Col passare delle stagioni il ‘Re della terra rossa’ ha vissuto battaglie incredibili con il 40enne svizzero, Novak Djokovic e tutti gli altri rivali ai vertici, subendo gravi sconfitte e godendo di brillanti successi, senza mai dimenticare le prime lezioni dello zio.

"Nadal ha finito per abituarsi alla mia filosofia del tennis, assumendo una pretesa molto alta che gli ponevo. Quando ero bambino e ci allenavamo, gli ho chiesto prima di sorridere e avere un atteggiamento positivo” ha affermato Toni.

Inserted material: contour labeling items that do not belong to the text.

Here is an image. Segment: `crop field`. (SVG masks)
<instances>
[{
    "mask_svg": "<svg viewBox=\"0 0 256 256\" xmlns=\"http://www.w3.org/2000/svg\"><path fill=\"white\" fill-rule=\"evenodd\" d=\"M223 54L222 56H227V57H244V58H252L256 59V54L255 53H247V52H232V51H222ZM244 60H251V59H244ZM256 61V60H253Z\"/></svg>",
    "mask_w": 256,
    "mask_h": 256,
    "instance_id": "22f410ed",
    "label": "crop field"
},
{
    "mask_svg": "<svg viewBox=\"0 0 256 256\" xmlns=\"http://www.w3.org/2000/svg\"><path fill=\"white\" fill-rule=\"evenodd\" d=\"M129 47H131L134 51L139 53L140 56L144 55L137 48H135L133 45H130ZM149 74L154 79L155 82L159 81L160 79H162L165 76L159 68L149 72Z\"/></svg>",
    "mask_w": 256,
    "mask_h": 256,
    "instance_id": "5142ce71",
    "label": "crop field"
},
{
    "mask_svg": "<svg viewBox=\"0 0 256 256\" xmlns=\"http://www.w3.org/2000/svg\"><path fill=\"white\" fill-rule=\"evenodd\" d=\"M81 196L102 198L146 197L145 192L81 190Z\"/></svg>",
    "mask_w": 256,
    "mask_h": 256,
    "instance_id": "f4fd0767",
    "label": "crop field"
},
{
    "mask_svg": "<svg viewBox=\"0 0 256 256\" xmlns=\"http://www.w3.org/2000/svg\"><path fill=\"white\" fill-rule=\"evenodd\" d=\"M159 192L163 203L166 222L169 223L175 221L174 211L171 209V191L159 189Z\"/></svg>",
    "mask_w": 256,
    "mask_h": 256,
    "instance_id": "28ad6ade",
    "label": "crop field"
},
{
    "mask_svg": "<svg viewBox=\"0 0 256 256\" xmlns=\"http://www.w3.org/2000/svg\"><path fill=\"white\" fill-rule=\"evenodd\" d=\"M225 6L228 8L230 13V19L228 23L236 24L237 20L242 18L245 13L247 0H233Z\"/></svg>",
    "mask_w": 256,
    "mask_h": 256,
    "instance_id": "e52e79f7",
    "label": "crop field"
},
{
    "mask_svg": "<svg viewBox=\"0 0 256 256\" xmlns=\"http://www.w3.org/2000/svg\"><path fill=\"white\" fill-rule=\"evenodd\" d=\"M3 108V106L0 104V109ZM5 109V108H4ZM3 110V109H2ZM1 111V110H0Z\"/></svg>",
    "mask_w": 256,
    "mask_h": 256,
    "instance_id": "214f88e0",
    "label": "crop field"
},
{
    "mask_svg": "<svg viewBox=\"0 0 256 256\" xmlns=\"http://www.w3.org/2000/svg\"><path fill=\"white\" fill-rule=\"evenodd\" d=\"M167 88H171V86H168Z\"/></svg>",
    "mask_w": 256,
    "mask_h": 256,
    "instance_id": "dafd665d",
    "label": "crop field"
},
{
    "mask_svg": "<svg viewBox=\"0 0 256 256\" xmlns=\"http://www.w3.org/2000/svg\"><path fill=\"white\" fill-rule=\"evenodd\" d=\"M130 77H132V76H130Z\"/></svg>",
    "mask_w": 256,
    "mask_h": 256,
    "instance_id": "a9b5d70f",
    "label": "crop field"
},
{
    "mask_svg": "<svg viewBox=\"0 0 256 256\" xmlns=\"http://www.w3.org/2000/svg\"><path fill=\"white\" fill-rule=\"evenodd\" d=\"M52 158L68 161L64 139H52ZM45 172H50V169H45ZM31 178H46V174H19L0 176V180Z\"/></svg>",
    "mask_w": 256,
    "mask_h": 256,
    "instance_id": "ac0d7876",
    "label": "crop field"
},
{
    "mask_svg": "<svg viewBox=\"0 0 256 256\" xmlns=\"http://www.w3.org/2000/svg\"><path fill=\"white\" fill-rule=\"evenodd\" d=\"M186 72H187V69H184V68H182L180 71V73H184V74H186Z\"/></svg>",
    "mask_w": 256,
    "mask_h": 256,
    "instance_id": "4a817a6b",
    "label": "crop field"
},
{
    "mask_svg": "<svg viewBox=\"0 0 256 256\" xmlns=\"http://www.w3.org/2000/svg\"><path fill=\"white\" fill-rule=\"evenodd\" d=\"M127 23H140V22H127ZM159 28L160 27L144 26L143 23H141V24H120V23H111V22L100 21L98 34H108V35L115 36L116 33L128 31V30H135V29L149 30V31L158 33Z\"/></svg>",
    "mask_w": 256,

Poi ha proseguito: “Non ha mai lanciato una racchetta perché avrebbe permesso alla frustrazione di sopraffarlo. Mi dà fastidio la lamentela, visto che parte da un sentimento di sopravvalutazione personale, di credere che non si possa fallire.

Ho fatto del mio meglio per risolverlo nel suo approccio" ha concluso l’attuale coach di Felix Auger-Aliassime. Ora il 35enne sta cercando di recuperare dall’infortunio e tornare al meglio della condizione fisica nella prossima annata: nonostante abbia giocato pochi tornei e saltato gran parte del programma a causa di un infortunio, è rimasto fino a questo momento tra i primi 10 della graduatoria.